Please copy the text of all the items below word for word, leaving out the pictures.

Text extractions by page:
- - - -
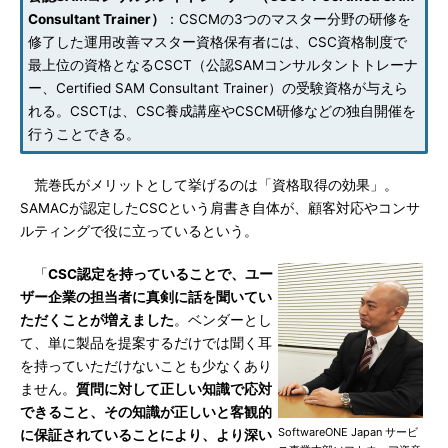
Consultant Trainer）
：CSCMの3つのマスター分野の研修を
修了した運用改善マスター資格保有者には、CSC資格制度で
最上位の資格となるCSCT（公認SAMコンサルタントトレーナ
ー、Certified SAM Consultant Trainer）の受験資格が与えら
れる。CSCTは、CSC養成講座やCSCM研修などの独自開催を
行うことできる。
荒巻氏がメリットとして挙げるのは「資格取得の効果」。
SAMACが認定したCSCという肩書き自体が、顧客対応やコンサ
ルティングで役に立っているという。
「
CSC認定を持っていることで、ユー
ザー企業の担当者に真剣に話を聞いてい
ただくことが増えました
。ベンダーとし
て、単に製品を提案するだけでは聞く耳
を持っていただけないことも少なくあり
ません。
質問に対して正しい知識で応対
できること、その知識が正しいと客観的
SoftwareONE Japan サービ
に保証されていることにより、より深い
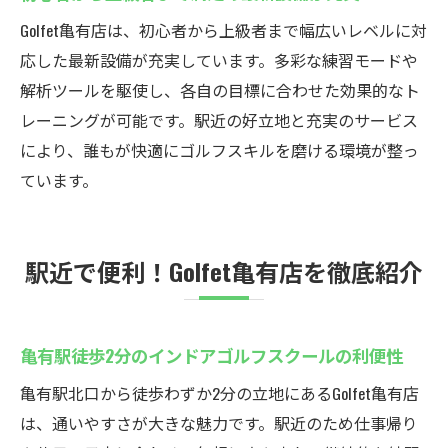
Golfet亀有店は、初心者から上級者まで幅広いレベルに対
応した最新設備が充実しています。多彩な練習モードや
解析ツールを駆使し、各自の目標に合わせた効果的なト
レーニングが可能です。駅近の好立地と充実のサービス
により、誰もが快適にゴルフスキルを磨ける環境が整っ
ています。
駅近で便利！Golfet亀有店を徹底紹介
亀有駅徒歩2分のインドアゴルフスクールの利便性
亀有駅北口から徒歩わずか2分の立地にあるGolfet亀有店
は、通いやすさが大きな魅力です。駅近のため仕事帰り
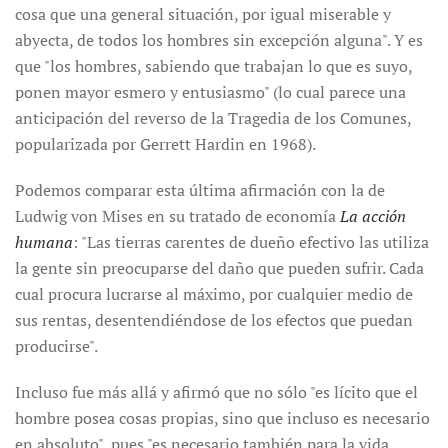
cosa que una general situación, por igual miserable y
abyecta, de todos los hombres sin excepción alguna". Y es
que "los hombres, sabiendo que trabajan lo que es suyo,
ponen mayor esmero y entusiasmo" (lo cual parece una
anticipación del reverso de la Tragedia de los Comunes,
popularizada por Gerrett Hardin en 1968).
Podemos comparar esta última afirmación con la de
Ludwig von Mises en su tratado de economía
La acción
humana
: "Las tierras carentes de dueño efectivo las utiliza
la gente sin preocuparse del daño que pueden sufrir. Cada
cual procura lucrarse al máximo, por cualquier medio de
sus rentas, desentendiéndose de los efectos que puedan
producirse".
Incluso fue más allá y afirmó que no sólo "es lícito que el
hombre posea cosas propias, sino que incluso es necesario
en absoluto", pues "es necesario también para la vida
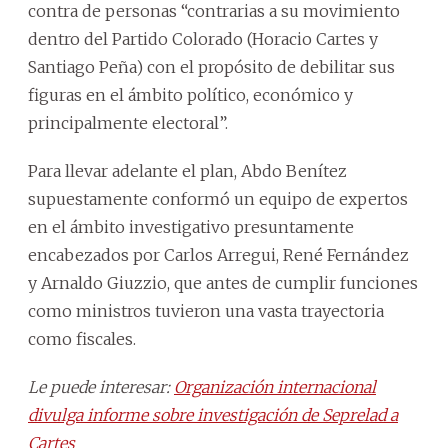
contra de personas “contrarias a su movimiento
dentro del Partido Colorado (Horacio Cartes y
Santiago Peña) con el propósito de debilitar sus
figuras en el ámbito político, económico y
principalmente electoral”.
Para llevar adelante el plan, Abdo Benítez
supuestamente conformó un equipo de expertos
en el ámbito investigativo presuntamente
encabezados por Carlos Arregui, René Fernández
y Arnaldo Giuzzio, que antes de cumplir funciones
como ministros tuvieron una vasta trayectoria
como fiscales.
Le puede interesar:
Organización internacional
divulga informe sobre investigación de Seprelad a
Cartes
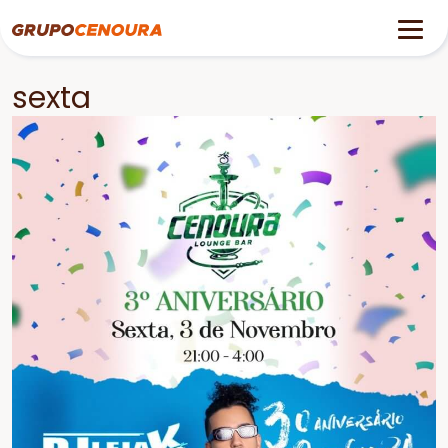
sexta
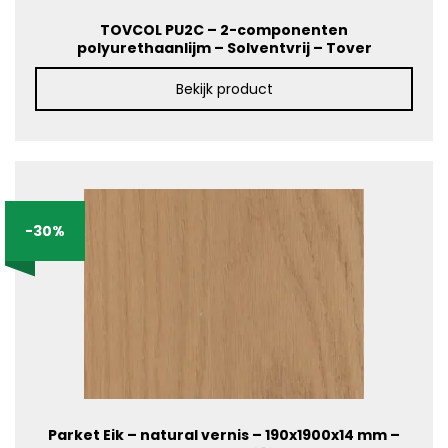
TOVCOL PU2C – 2-componenten
polyurethaanlijm – Solventvrij – Tover
Bekijk product
-30%
Parket Eik – natural vernis – 190x1900x14 mm –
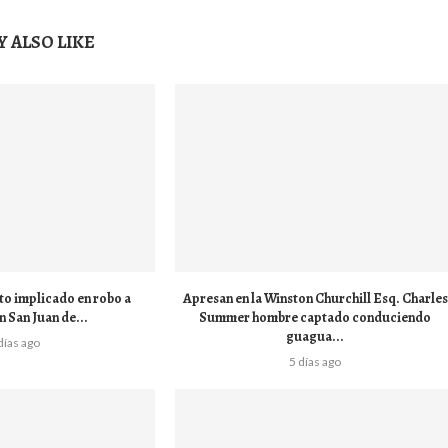
 ALSO LIKE
to implicado en robo a
Apresan en la Winston Churchill Esq. Charles
n San Juan de...
Summer hombre captado conduciendo
guagua...
días ago
5 días ago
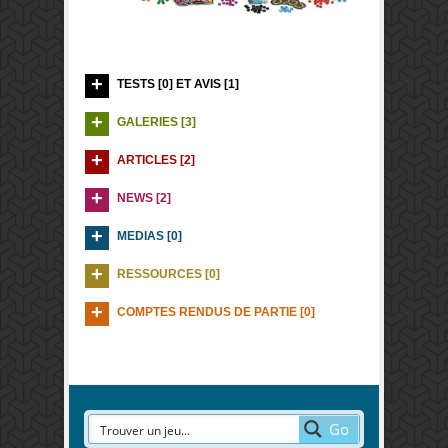
TESTS [0] ET AVIS [1]
GALERIES [3]
ARTICLES [2]
NEWS [2]
MEDIAS [0]
RESSOURCES [0]
COMPTES RENDUS DE PARTIE [0]
Go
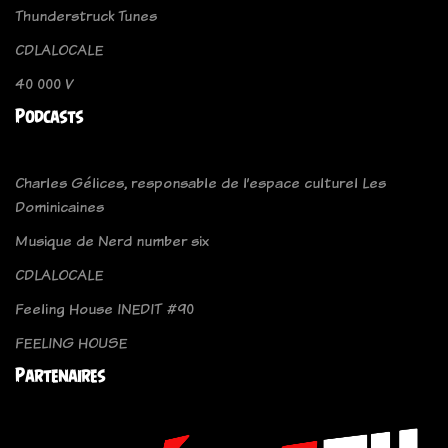
Thunderstruck Tunes
CDLALOCALE
40 000 V
Podcasts
Charles Gélices, responsable de l’espace culturel Les
Dominicaines
Musique de Nerd number six
CDLALOCALE
Feeling House INEDIT #90
FEELING HOUSE
Partenaires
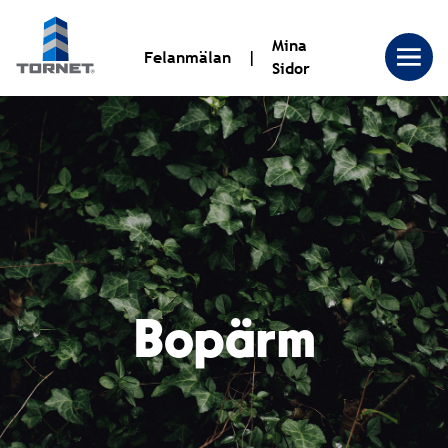
Mina
Felanmälan
Sidor
Tornet
Bostadsproduktion
AB
Bopärm
|
Tornet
- - - -
**Exercise result:**
Consultant Trainer）
：CSCMの3つのマスター分野の研修を
修了した運用改善マスター資格保有者には、CSC資格制度で
最上位の資格となるCSCT（公認SAMコンサルタントトレーナ
ー、Certified SAM Consultant Trainer）の受験資格が与えら
れる。CSCTは、CSC養成講座やCSCM研修などの独自開催を
行うことできる。
荒巻氏がメリットとして挙げるのは「資格取得の効果」。
SAMACが認定したCSCという肩書き自体が、顧客対応やコンサ
ルティングで役に立っているという。
「
CSC認定を持っていることで、ユー
ザー企業の担当者に真剣に話を聞いてい
ただくことが増えました
。ベンダーとし
て、単に製品を提案するだけでは聞く耳
を持っていただけないことも少なくあり
ません。
質問に対して正しい知識で応対
できること、その知識が正しいと客観的
SoftwareONE Japan サービ
に保証されていることにより、より深い
Golfet亀有店は、初心者から上級者まで幅広いレベルに対
応した最新設備が充実しています。多彩な練習モードや
解析ツールを駆使し、各自の目標に合わせた効果的なト
レーニングが可能です。駅近の好立地と充実のサービス
により、誰もが快適にゴルフスキルを磨ける環境が整っ
ています。
駅近で便利！Golfet亀有店を徹底紹介
亀有駅徒歩2分のインドアゴルフスクールの利便性
亀有駅北口から徒歩わずか2分の立地にあるGolfet亀有店
は、通いやすさが大きな魅力です。駅近のため仕事帰り
cosa que una general situación, por igual miserable y
abyecta, de todos los hombres sin excepción alguna". Y es
que "los hombres, sabiendo que trabajan lo que es suyo,
ponen mayor esmero y entusiasmo" (lo cual parece una
anticipación del reverso de la Tragedia de los Comunes,
popularizada por Gerrett Hardin en 1968).
Podemos comparar esta última afirmación con la de
Ludwig von Mises en su tratado de economía
La acción
humana
: "Las tierras carentes de dueño efectivo las utiliza
la gente sin preocuparse del daño que pueden sufrir. Cada
cual procura lucrarse al máximo, por cualquier medio de
sus rentas, desentendiéndose de los efectos que puedan
producirse".
Incluso fue más allá y afirmó que no sólo "es lícito que el
hombre posea cosas propias, sino que incluso es necesario
en absoluto", pues "es necesario también para la vida
contra de personas “contrarias a su movimiento
dentro del Partido Colorado (Horacio Cartes y
Santiago Peña) con el propósito de debilitar sus
figuras en el ámbito político, económico y
principalmente electoral”.
Para llevar adelante el plan, Abdo Benítez
supuestamente conformó un equipo de expertos
en el ámbito investigativo presuntamente
encabezados por Carlos Arregui, René Fernández
y Arnaldo Giuzzio, que antes de cumplir funciones
como ministros tuvieron una vasta trayectoria
como fiscales.
Le puede interesar:
Organización internacional
divulga informe sobre investigación de Seprelad a
Cartes
sexta
TOVCOL PU2C – 2-componenten
polyurethaanlijm – Solventvrij – Tover
Bekijk product
-30%
Parket Eik – natural vernis – 190x1900x14 mm –
 ALSO LIKE
to implicado en robo a
Apresan en la Winston Churchill Esq. Charles
n San Juan de...
Summer hombre captado conduciendo
guagua...
días ago
5 días ago
TESTS [0] ET AVIS [1]
GALERIES [3]
ARTICLES [2]
NEWS [2]
MEDIAS [0]
RESSOURCES [0]
COMPTES RENDUS DE PARTIE [0]
Go
Thunderstruck Tunes
CDLALOCALE
40 000 V
Podcasts
Charles Gélices, responsable de l’espace culturel Les
Dominicaines
Musique de Nerd number six
CDLALOCALE
Feeling House INEDIT #90
FEELING HOUSE
Partenaires
Mina
Felanmälan
Sidor
Tornet
Bostadsproduktion
AB
Bopärm
|
Tornet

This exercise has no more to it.